◆産業社会学部客員教授
社会とメディアは相互に作用する。メディアは社会に影響を与えるし、社会の関心がメディアにも反映される。市場原理に基づいた動きだ。
もり・たつや 作家・映画監督。監督作品に「A」や「i―新聞記者ドキュメント―」。報道やドキュメンタリーに中立公正を求める声は多い。政治的、社会的な内容を扱う報道現場では、両論併記を徹底する動きが根強い。メディア内部ではびこっている中立公正の意識が、いつしか社会全体にも波及したのだろう。
「思想が強い」とは、メディアにとどまらず社会全体が中立公正を重んじる中で生まれた言葉なのではないか。
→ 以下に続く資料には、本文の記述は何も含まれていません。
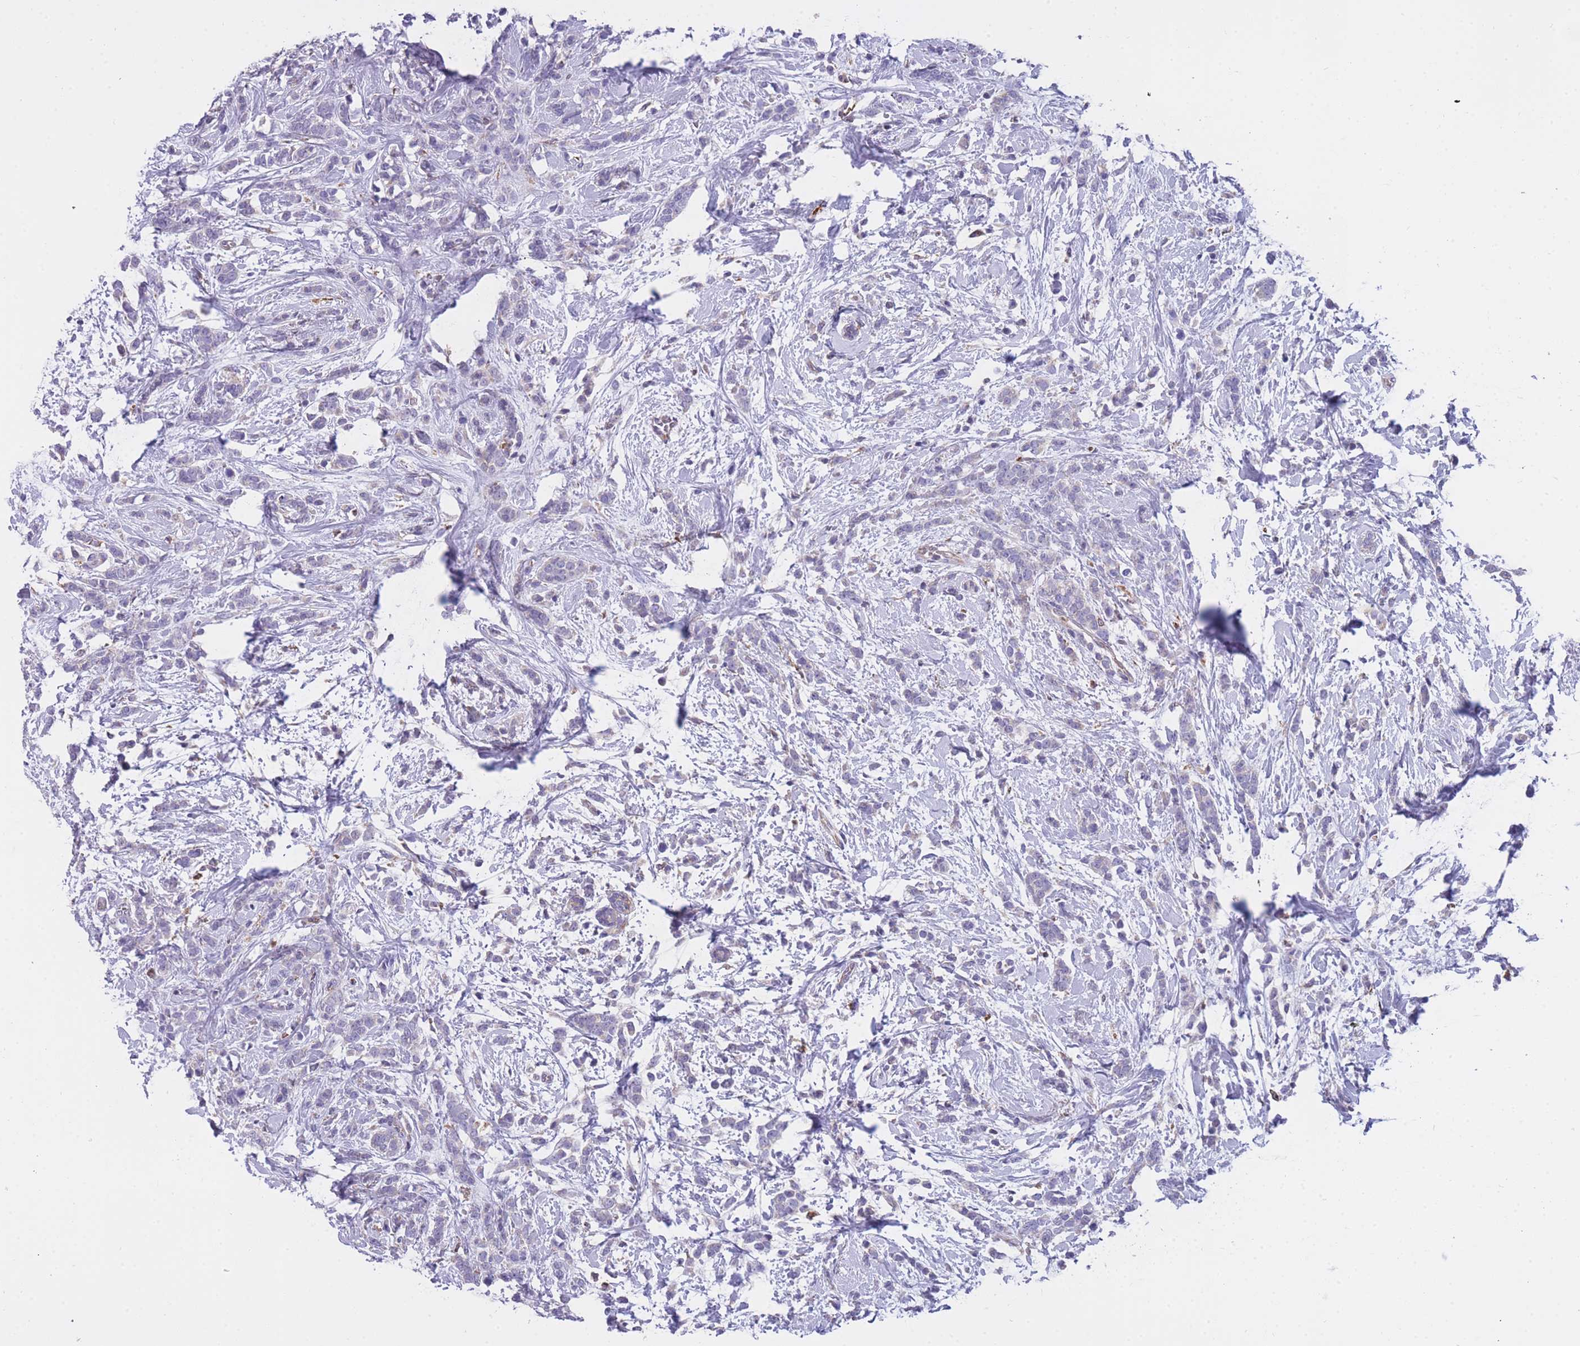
{"staining": {"intensity": "negative", "quantity": "none", "location": "none"}, "tissue": "breast cancer", "cell_type": "Tumor cells", "image_type": "cancer", "snomed": [{"axis": "morphology", "description": "Lobular carcinoma"}, {"axis": "topography", "description": "Breast"}], "caption": "Tumor cells are negative for protein expression in human lobular carcinoma (breast).", "gene": "ZNF662", "patient": {"sex": "female", "age": 58}}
言葉の矛先となるのは、はっきり主張する人や自分と考えが違う人だと思われる。
もし自分や自分の作品が、「思想が強い」と言われたら、メッセージ性があるという意味だと受け取るだろう。「思想が強い」と言われるであろう記者や監督は、信念を持っている。批判的な言葉にも動じない。
そもそも、客観的で中立公正であることは、実際には不可能だ。ドキュメンタリー映画「A」の制作で、自らカメラを回して気が付いた。何を映し、何を映さず、何をズームするのか。取捨選択している時点で、映像には作り手の主観が反映されている。
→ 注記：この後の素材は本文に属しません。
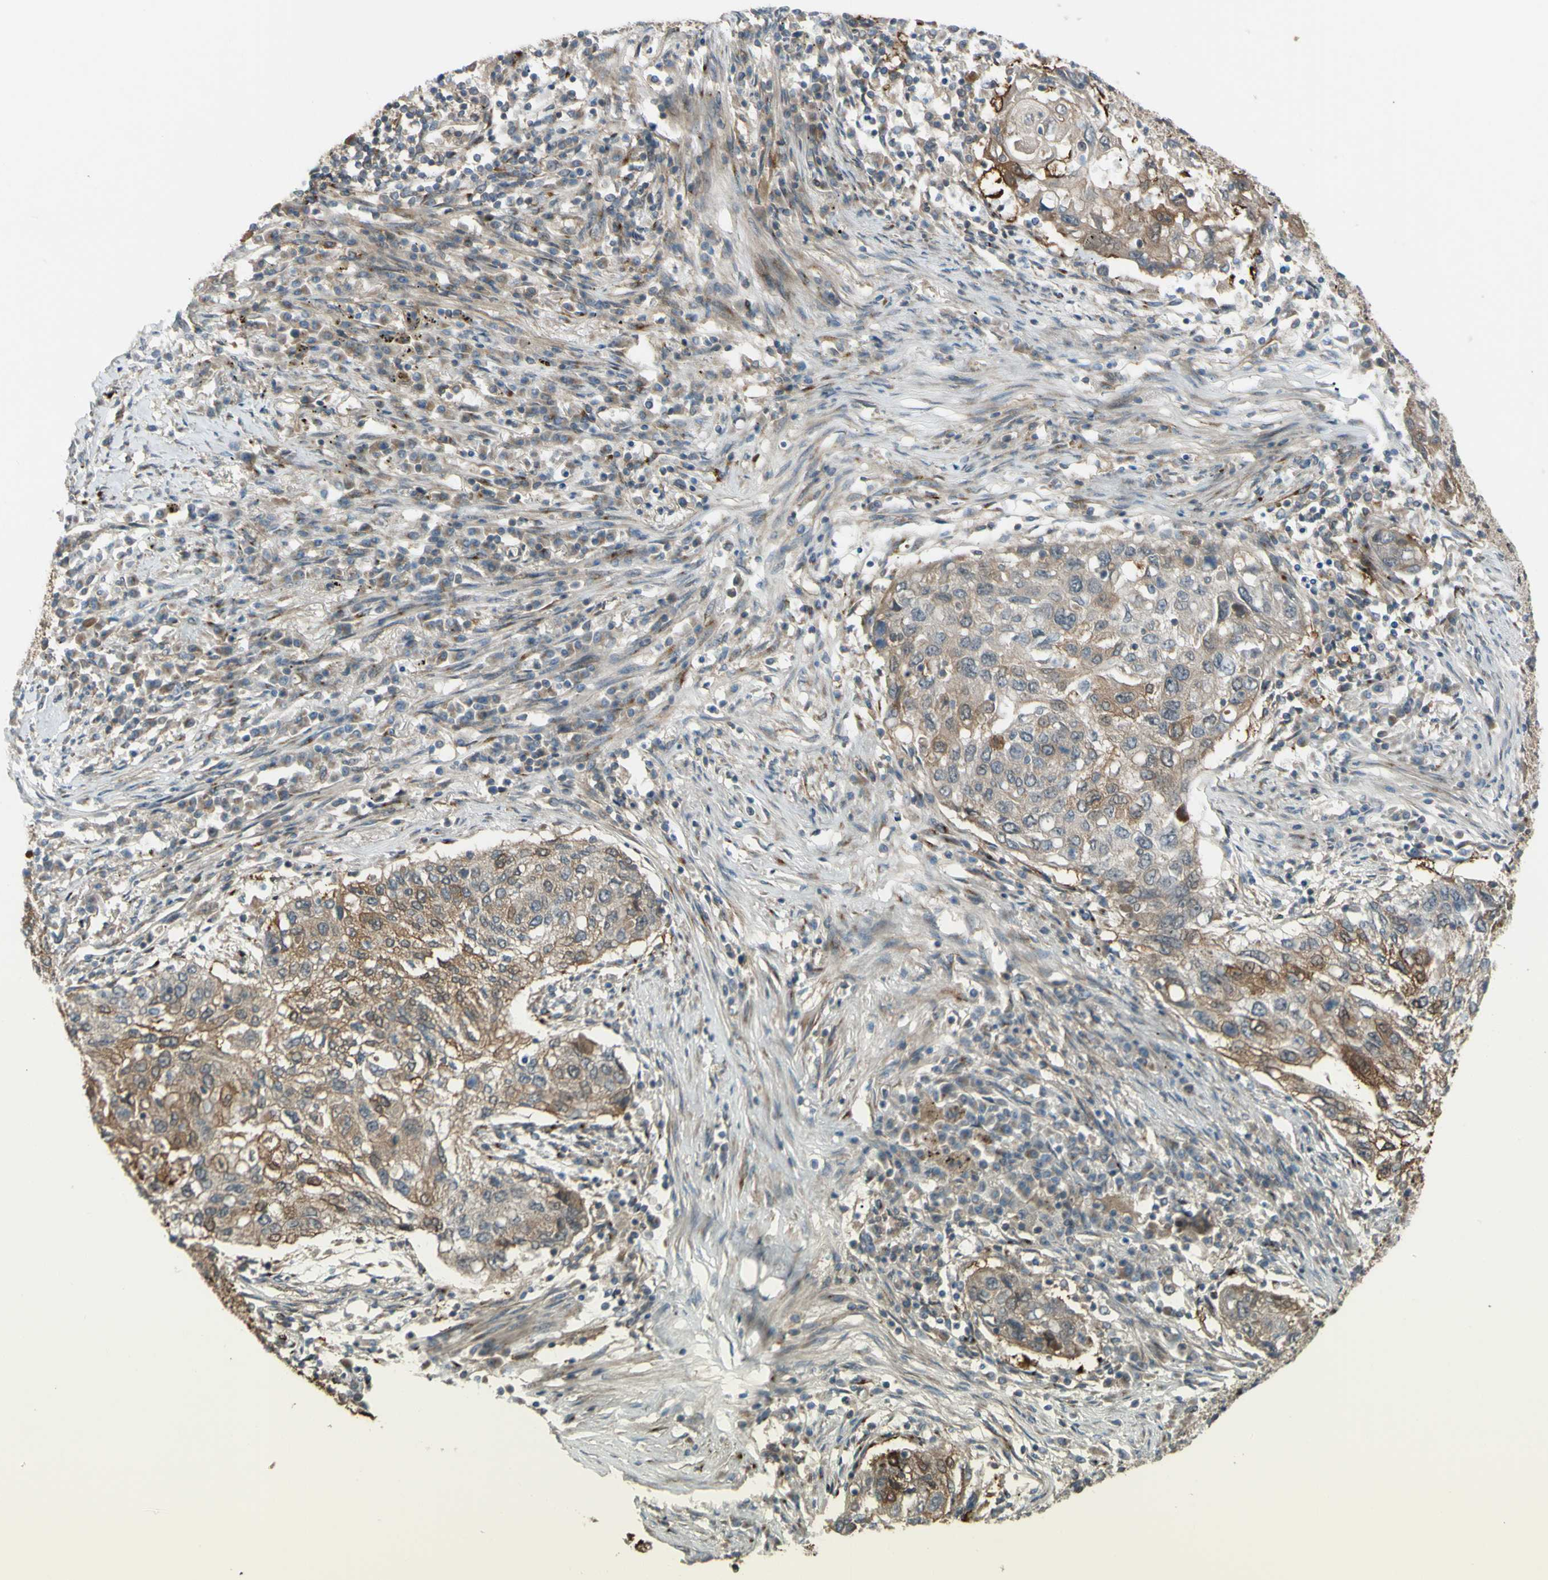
{"staining": {"intensity": "weak", "quantity": "25%-75%", "location": "cytoplasmic/membranous"}, "tissue": "lung cancer", "cell_type": "Tumor cells", "image_type": "cancer", "snomed": [{"axis": "morphology", "description": "Squamous cell carcinoma, NOS"}, {"axis": "topography", "description": "Lung"}], "caption": "IHC (DAB) staining of human lung cancer reveals weak cytoplasmic/membranous protein positivity in approximately 25%-75% of tumor cells.", "gene": "FLII", "patient": {"sex": "female", "age": 63}}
僕が制作会社に勤めていた時、テレビでは、作り手の姿を見せないことが習慣化していた。僕も疑ってこなかった。ディレクターが自分の姿を映したり、立ちレクで質問したりしてもいいのでは。
メディアに限って言えば、会社上層部によるガバナンスは行うべきではない。発信は常に現場が決定権を持つべきだ。会社の色を重んじるのではなく、作り手の考えによって、番組ごと記事ごとに主張が違った方が面白い。
「集団の一部になりたい」という日本人に多い心理と、匿名性は相性が良い。学生は教室で後ろの席に座りたがり、発言も控える。日本はSNS(交流サイト)の匿名率も高い。
中立公正を過度に重んじる空気を乗り越えるためには、作り手が前に出てくることが必要だ。
日本の現状を変えるためには、まずメディアが変わっていくべきだ。ジャーナリストは記事に署名し、自分を主語に語るようになってほしい。それが達成されれば、社会にも広がり、健全な言論空間へとつながっていくだろう。